Segment Start: Data extracts

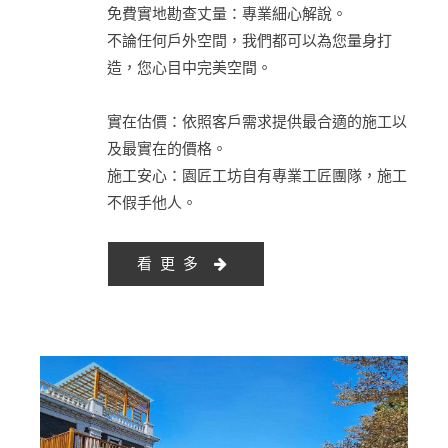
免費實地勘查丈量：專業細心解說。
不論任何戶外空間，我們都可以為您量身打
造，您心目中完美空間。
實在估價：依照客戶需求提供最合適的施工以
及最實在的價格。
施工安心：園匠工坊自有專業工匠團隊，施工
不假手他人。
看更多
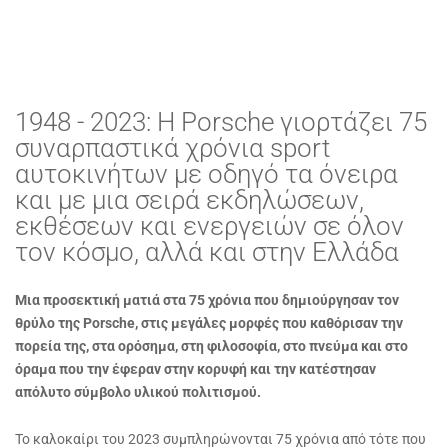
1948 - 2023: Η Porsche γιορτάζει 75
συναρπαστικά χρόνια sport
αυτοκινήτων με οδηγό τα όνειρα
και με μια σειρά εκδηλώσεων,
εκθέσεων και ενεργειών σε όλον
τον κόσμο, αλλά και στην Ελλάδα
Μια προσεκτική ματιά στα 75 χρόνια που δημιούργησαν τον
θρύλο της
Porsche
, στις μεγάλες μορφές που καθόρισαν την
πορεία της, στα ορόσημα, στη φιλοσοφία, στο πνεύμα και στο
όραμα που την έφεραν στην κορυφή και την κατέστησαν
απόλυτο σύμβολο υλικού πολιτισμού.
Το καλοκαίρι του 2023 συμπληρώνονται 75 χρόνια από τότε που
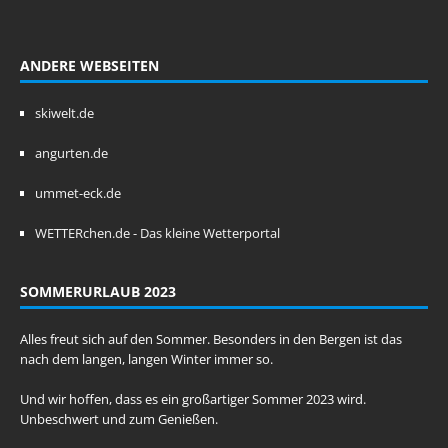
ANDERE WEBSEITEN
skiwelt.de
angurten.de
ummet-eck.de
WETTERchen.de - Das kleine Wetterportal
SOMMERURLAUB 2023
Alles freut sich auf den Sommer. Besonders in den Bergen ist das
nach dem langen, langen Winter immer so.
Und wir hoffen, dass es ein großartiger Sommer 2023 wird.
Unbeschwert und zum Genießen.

Segment End: Data extracts
Segment Start: Data extracts

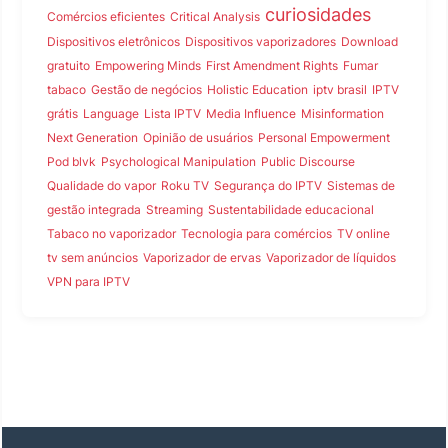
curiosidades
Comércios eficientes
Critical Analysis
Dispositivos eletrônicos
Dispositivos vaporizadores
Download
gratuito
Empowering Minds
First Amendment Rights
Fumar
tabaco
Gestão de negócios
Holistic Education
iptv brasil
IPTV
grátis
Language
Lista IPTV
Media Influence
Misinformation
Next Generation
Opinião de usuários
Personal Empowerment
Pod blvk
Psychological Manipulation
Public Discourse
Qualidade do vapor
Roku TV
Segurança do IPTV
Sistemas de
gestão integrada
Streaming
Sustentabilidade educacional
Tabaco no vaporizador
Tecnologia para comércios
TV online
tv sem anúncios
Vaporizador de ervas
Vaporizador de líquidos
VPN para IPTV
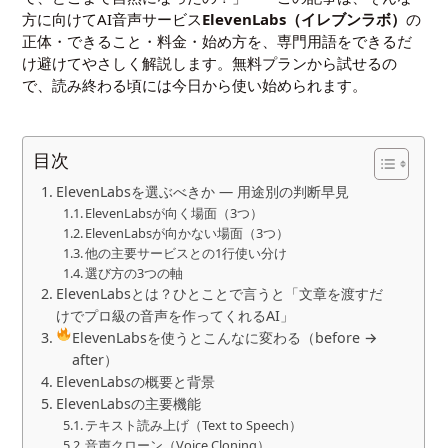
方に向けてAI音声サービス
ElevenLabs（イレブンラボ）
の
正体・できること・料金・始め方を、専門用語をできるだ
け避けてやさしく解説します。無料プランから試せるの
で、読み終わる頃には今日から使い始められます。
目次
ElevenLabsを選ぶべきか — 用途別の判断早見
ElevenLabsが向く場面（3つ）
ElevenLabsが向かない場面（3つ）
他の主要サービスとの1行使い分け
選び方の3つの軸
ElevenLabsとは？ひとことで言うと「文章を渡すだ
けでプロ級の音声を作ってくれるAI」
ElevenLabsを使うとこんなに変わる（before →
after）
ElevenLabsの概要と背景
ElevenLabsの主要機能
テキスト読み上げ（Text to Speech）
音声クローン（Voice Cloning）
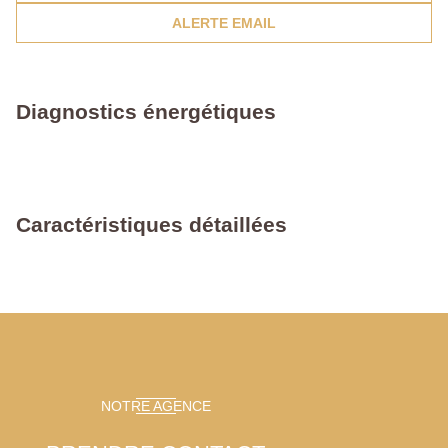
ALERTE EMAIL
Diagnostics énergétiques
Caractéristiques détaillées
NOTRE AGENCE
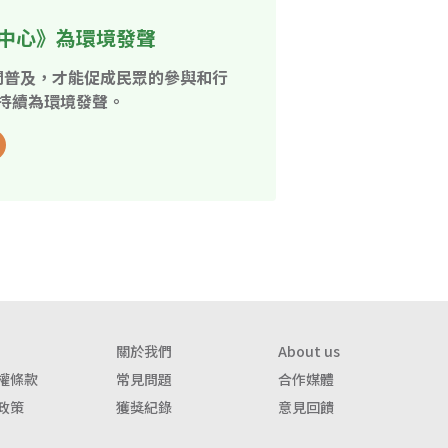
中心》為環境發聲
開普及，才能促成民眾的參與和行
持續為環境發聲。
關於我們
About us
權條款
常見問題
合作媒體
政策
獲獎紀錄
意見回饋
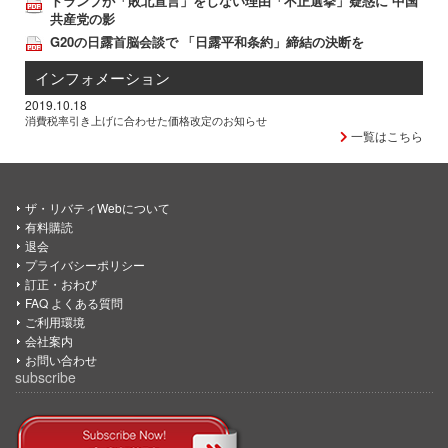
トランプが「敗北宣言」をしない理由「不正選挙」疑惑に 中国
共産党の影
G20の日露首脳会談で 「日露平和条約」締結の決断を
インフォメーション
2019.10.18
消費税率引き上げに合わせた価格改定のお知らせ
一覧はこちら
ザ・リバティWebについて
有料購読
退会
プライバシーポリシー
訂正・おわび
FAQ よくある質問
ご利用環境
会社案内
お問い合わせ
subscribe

Segment End: Data extracts

**What this task involves:** Change every "Porsche" to "Ferrari" in the material, starting at the line that has "免費實地勘查丈量：專業細心解說。" and stopping after the line that has "Το καλοκαίρι του". Keep everything else the same, and leave the pictures out of your answer.

**Worked solution:**
免費實地勘查丈量：專業細心解說。
不論任何戶外空間，我們都可以為您量身打
造，您心目中完美空間。
實在估價：依照客戶需求提供最合適的施工以
及最實在的價格。
施工安心：園匠工坊自有專業工匠團隊，施工
不假手他人。
看更多
1948 - 2023: Η Ferrari γιορτάζει 75
συναρπαστικά χρόνια sport
αυτοκινήτων με οδηγό τα όνειρα
και με μια σειρά εκδηλώσεων,
εκθέσεων και ενεργειών σε όλον
τον κόσμο, αλλά και στην Ελλάδα
Μια προσεκτική ματιά στα 75 χρόνια που δημιούργησαν τον
θρύλο της
Ferrari
, στις μεγάλες μορφές που καθόρισαν την
πορεία της, στα ορόσημα, στη φιλοσοφία, στο πνεύμα και στο
όραμα που την έφεραν στην κορυφή και την κατέστησαν
απόλυτο σύμβολο υλικού πολιτισμού.
Το καλοκαίρι του 2023 συμπληρώνονται 75 χρόνια από τότε που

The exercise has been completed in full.